Indications for emergency surgery: free perforation, failed antibiotics, septic shock, generalised peritonitis (Hinchey III–IV), obstruction, abscess failing drainage. Indications for laparotomy in bleeding: haemodynamic instability despite resuscitation, > 6 units transfused, persistent/recurrent bleeding.

High Yield Summary

Abscess (17% of diverticulitis): suspect if no improvement after 3 days antibiotics. May cause pyogenic liver abscess via portal circulation. CT-guided drainage if ≥ 5 cm.

Fistula: MC = colovesical (pneumaturia, faecaluria, recurrent UTI) — more common in males.
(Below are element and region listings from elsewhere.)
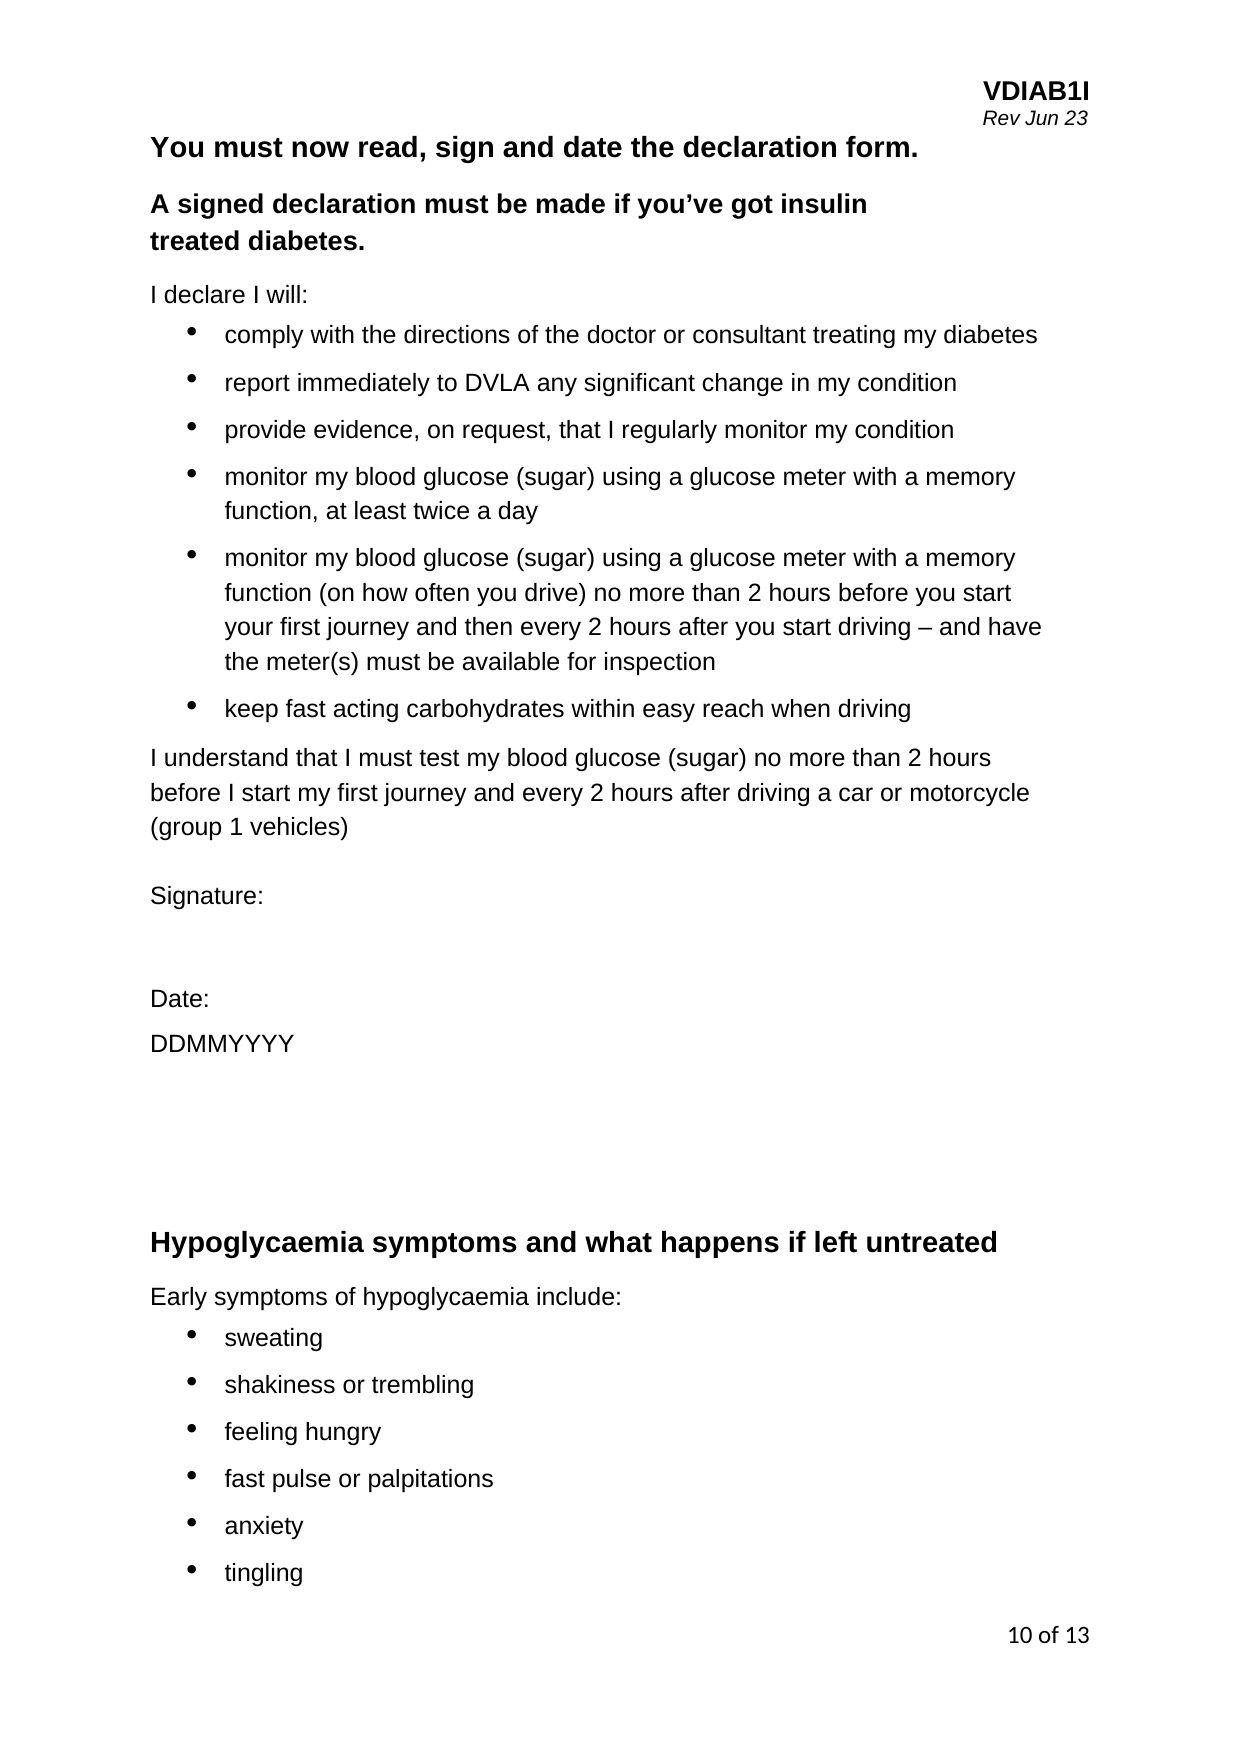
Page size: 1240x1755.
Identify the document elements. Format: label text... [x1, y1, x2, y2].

text A signed declaration must be made if you’ve got insulin treated diabetes. [150, 188, 1089, 256]
list fast pulse or palpitations [187, 1464, 1089, 1493]
list comply with the directions of the doctor or consultant treating my diabetes [187, 321, 1089, 349]
text Early symptoms of hypoglycaemia include: [150, 1282, 1089, 1311]
text I declare I will: [150, 280, 1089, 308]
text Hypoglycaemia symptoms and what happens if left untreated [150, 1224, 1089, 1258]
text Signature: [150, 881, 1089, 910]
text Date: [150, 984, 1089, 1013]
list tingling [187, 1558, 1089, 1587]
list keep fast acting carbohydrates within easy reach when driving [187, 694, 1089, 723]
list anxiety [187, 1511, 1089, 1540]
list sweating [187, 1323, 1089, 1352]
list provide evidence, on request, that I regularly monitor my condition [187, 415, 1089, 443]
list shakiness or trembling [187, 1370, 1089, 1399]
text DDMMYYYY [150, 1029, 1089, 1058]
text You must now read, sign and date the declaration form. [150, 130, 1089, 164]
list monitor my blood glucose (sugar) using a glucose meter with a memory function, at least twice a day [187, 462, 1089, 525]
list monitor my blood glucose (sugar) using a glucose meter with a memory function (on how often you drive) no more than 2 hours before you start your first journey and then every 2 hours after you start driving – and have the meter(s) must be available for inspection [187, 543, 1089, 676]
text I understand that I must test my blood glucose (sugar) no more than 2 hours before I start my first journey and every 2 hours after driving a car or motorcycle (group 1 vehicles) [150, 743, 1089, 841]
list feeling hungry [187, 1417, 1089, 1446]
list report immediately to DVLA any significant change in my condition [187, 368, 1089, 396]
Colovaginal is second (especially post-hysterectomy). Management: resection of affected colon + repair of secondary organ + omental pedicle interposition.

Obstruction: LBO from chronic fibrotic stricture (recurrent diverticulitis → progressive fibrosis); SBO from adhesion to inflamed bowel; paralytic ileus from peritoneal irritation.

Perforation/Peritonitis: Hinchey III (purulent, abscess rupture, bowel intact) = 25% mortality; Hinchey IV (faecal, bowel wall perforation) = 50% mortality. Emergency Hartmann's procedure.

Diverticular bleeding: commonest cause of severe LGIB. Painless, arterial (vasa recta rupture), 80% self-limiting. Right colon is the usual source. Stepwise: conservative → colonoscopy → angiography → surgery.

Recurrence: 85% do not recur after initial medical treatment. 10–30% recurrence in the first decade. Outcomes after > 2 episodes are NOT worse — the "2-strike rule" is dead.

Inadequate distal resection margin is the MC cause of recurrent diverticulitis after surgery — always resect to the upper rectum.

Surgical complications: anastomotic leak (day 5–7, suspect if any post-op deviation), stoma complications (early: necrosis, retraction; late: parastomal hernia, prolapse), Hartmann's-specific (rectal stump leak, ureteric injury, 30–40% non-reversal rate).